Of course. And if you find two sets of wheels that are equally comfortable, choose the slower one so you can get more comfort/hour.


----------



## stevesbike (Jun 3, 2002)

your analogy makes no sense. I guess it's too much to expect someone named Fignon's barber to understand aerodynamics. 

Alex's Cycle Blog: Aero for slower riders



Fignon's Barber said:


> Of course. And if you find two sets of wheels that are equally comfortable, choose the slower one so you can get more comfort/hour.


----------



## Fignon's Barber (Mar 2, 2004)

stevesbike said:


> your analogy makes no sense. I guess it's too much to expect someone named Fignon's barber to understand aerodynamics.
> 
> Alex's Cycle Blog: Aero for slower riders


Good grief, is that the best reference you could find, "a keen masters level racer" and all. If you even read to the bottom of it, its refuted with:
"From the data supplied, going from 31km/h to 32km/h is barely significant, going from 42.75 km/h to 44.25 km/h is a significant increase. Speed increase is much more relevant than the time decrease."


----------



## taodemon (Mar 17, 2014)

Fignon's Barber said:


> Good grief, is that the best reference you could find, "a keen masters level racer" and all. If you even read to the bottom of it, its refuted with:
> "From the data supplied, going from 31km/h to 32km/h is barely significant, going from 42.75 km/h to 44.25 km/h is a significant increase. Speed increase is much more relevant than the time decrease."

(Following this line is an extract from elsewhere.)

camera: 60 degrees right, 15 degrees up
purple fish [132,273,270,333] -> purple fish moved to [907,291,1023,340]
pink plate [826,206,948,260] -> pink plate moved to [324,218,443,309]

An increase in speed is directly tied to a decrease in time. Unless I'm missing something you can't decrease your time without increasing your speed or increase your speed without decreasing your time. Seems like some pretty straight forward logic. So I'm not sure how one is somehow more relevant than the other since you can't have one without the other.

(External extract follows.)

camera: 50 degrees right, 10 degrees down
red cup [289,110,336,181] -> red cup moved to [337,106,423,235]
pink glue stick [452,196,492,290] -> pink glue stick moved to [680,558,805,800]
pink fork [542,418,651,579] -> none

The % increase between the faster rider and the slower is roughly the same, but I guess I can see how the statement of the slower rider having a larger absolute time decrease might be misleading.

The important thing to take away though is that both faster and slower riders benefit from aero according to that post.

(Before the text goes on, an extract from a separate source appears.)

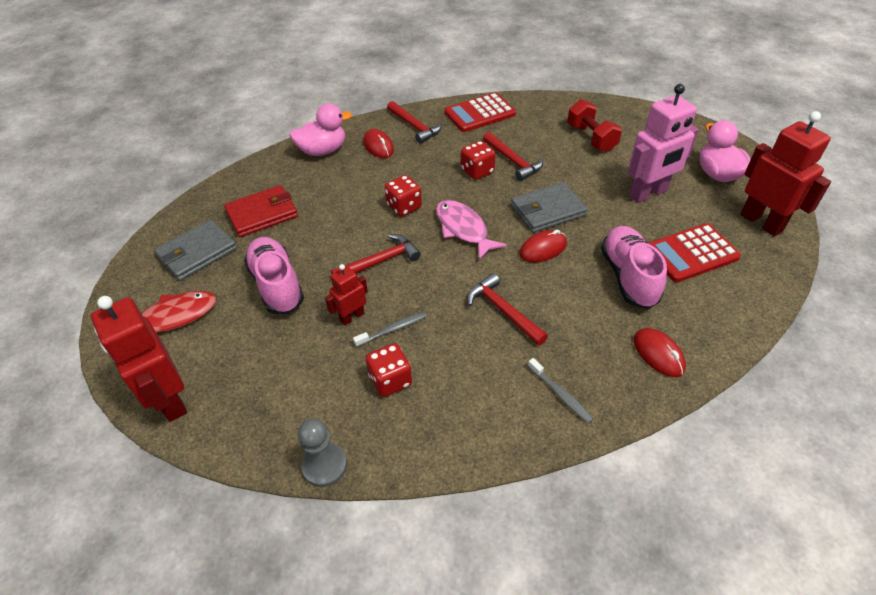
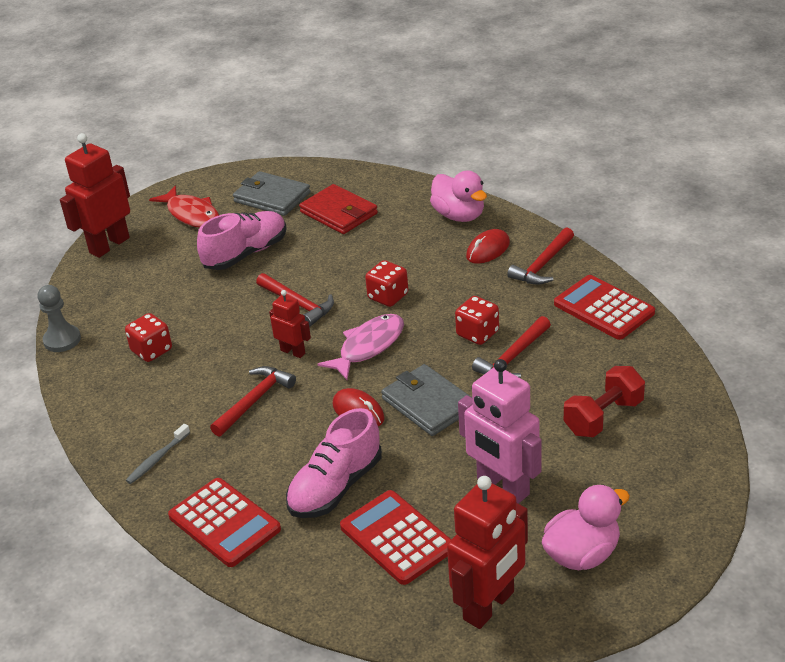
camera: 75 degrees right, 10 degrees down
red robot [325,264,368,326] -> red robot moved to [269,290,311,358]
grey toothbrush [353,312,427,347] -> none
pink shoe [601,226,667,309] -> pink shoe turned 150 degrees clockwise [286,408,382,518]
red mouse [633,328,686,377] -> red calculator [168,478,281,567]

For an update, my wheels should be here Tuesday, but the tires/tubes and cassette will probably take a little longer. Hopefully that gives them enough time to clean the roads before I put the new wheels on.


----------



## taodemon (Mar 17, 2014)

Wheels and tires mounted. I was in the process of moving and didn't have my bike shoes at the time and wasn't about to let that stop me from riding. My ultegra pedals are now back on the bike but I haven't taken any new pictures since. 

I really like the wheels so far, but I only really have stock wheels to compare to. I haven't noticed any flex but maybe I just don't put out enough power. They ride really smooth thanks to the wider rim profile and seem to spin a lot better while also being lighter than my stock fulcrum s5 wheel set (or dt axis 4.0 from my previous venge).

View attachment 294773


----------